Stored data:
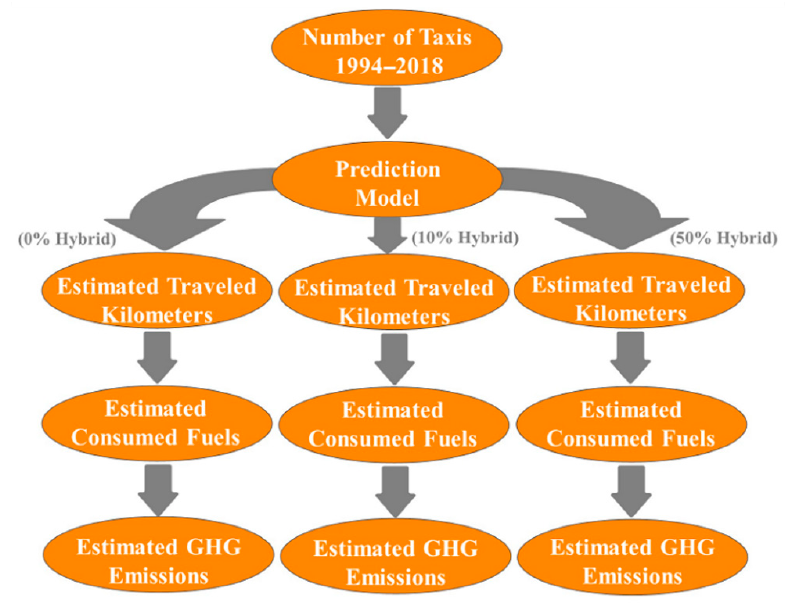
Figure 1. Implemented methodology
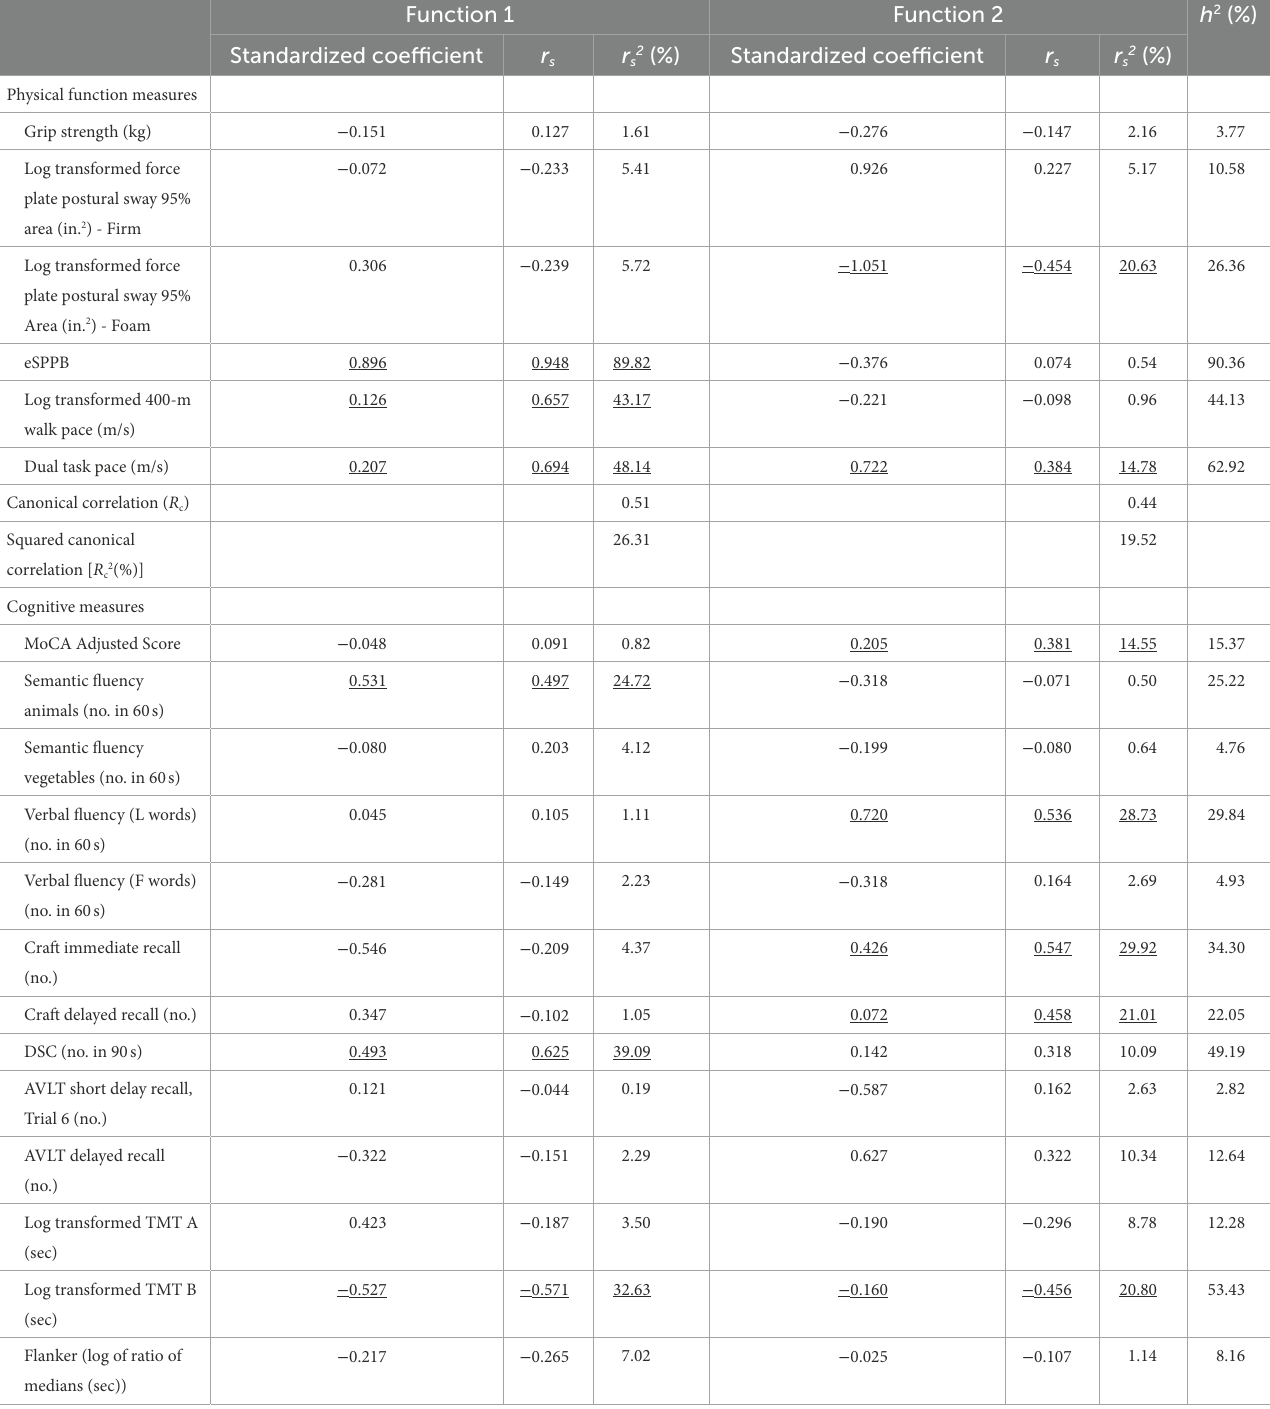
TABLE 2 Canonical correlation analysis results adjusted for sex ( n =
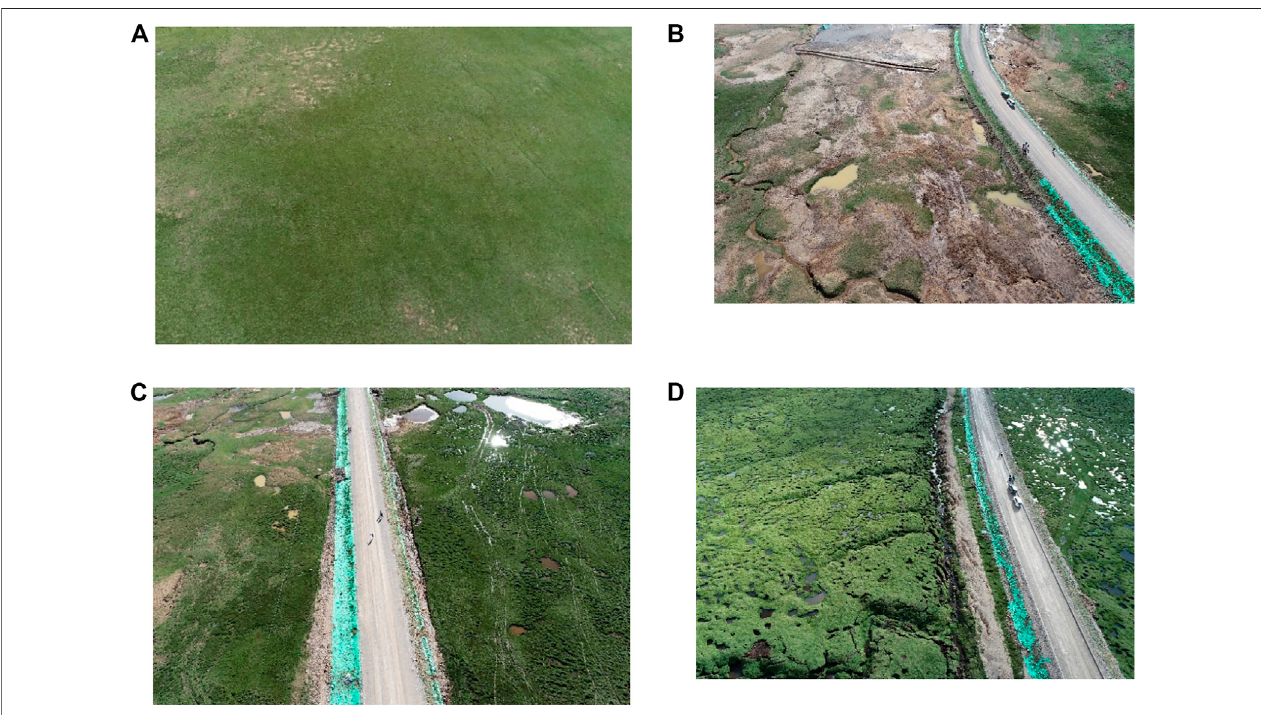
FIGURE 4 | Different waterlogged areas in permafrost wetlands along the road. (A) Almost no waterlogging. (B) Less waterlogging. (C) More waterlogging. (D) Severe waterlogging.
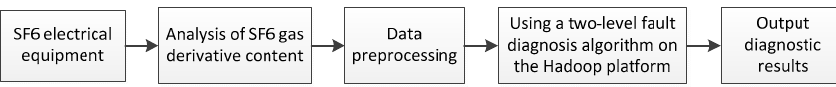
Figure 1. System block diagram for fault diagnosis of SF6 electrical equipment.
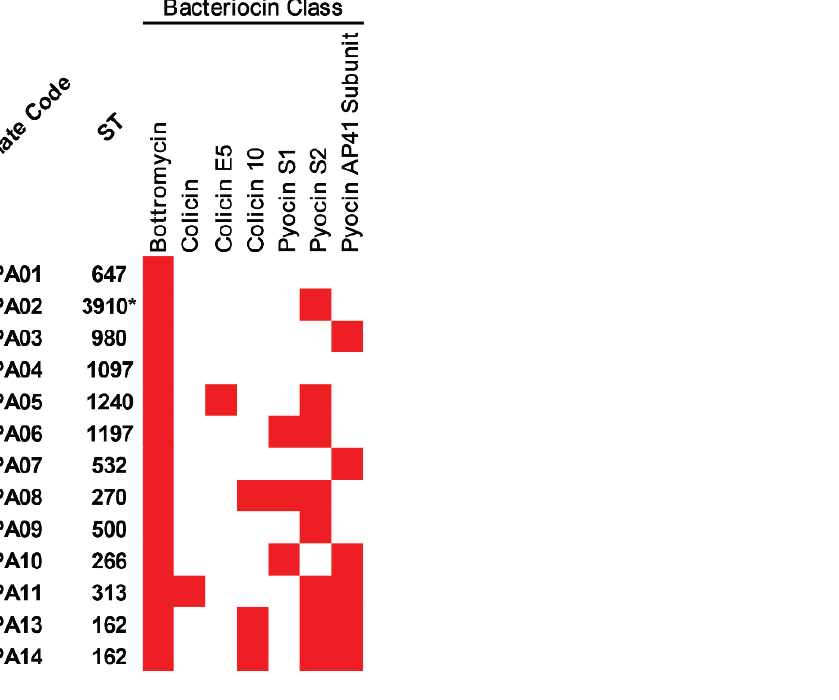
Figure 4. Bacteriocins in the colonizing isolates of P. aeruginosa . The red box represents the gene presence. * Novel ST. Table 3. Clustered regularly interspaced short palindromic repeats and CRISPR-associated protein (CRISPR-Cas) system in the colonizing isolates of P. aeruginosa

Exercise goal: Copy the records exactly as they appear, excluding images.

Expected output:
Figure 1. Implemented methodology
TABLE 2 Canonical correlation analysis results adjusted for sex ( n =
FIGURE 4 | Different waterlogged areas in permafrost wetlands along the road. (A) Almost no waterlogging. (B) Less waterlogging. (C) More waterlogging. (D) Severe waterlogging.
Figure 1. System block diagram for fault diagnosis of SF6 electrical equipment.
Figure 4. Bacteriocins in the colonizing isolates of P. aeruginosa . The red box represents the gene presence. * Novel ST. Table 3. Clustered regularly interspaced short palindromic repeats and CRISPR-associated protein (CRISPR-Cas) system in the colonizing isolates of P. aeruginosa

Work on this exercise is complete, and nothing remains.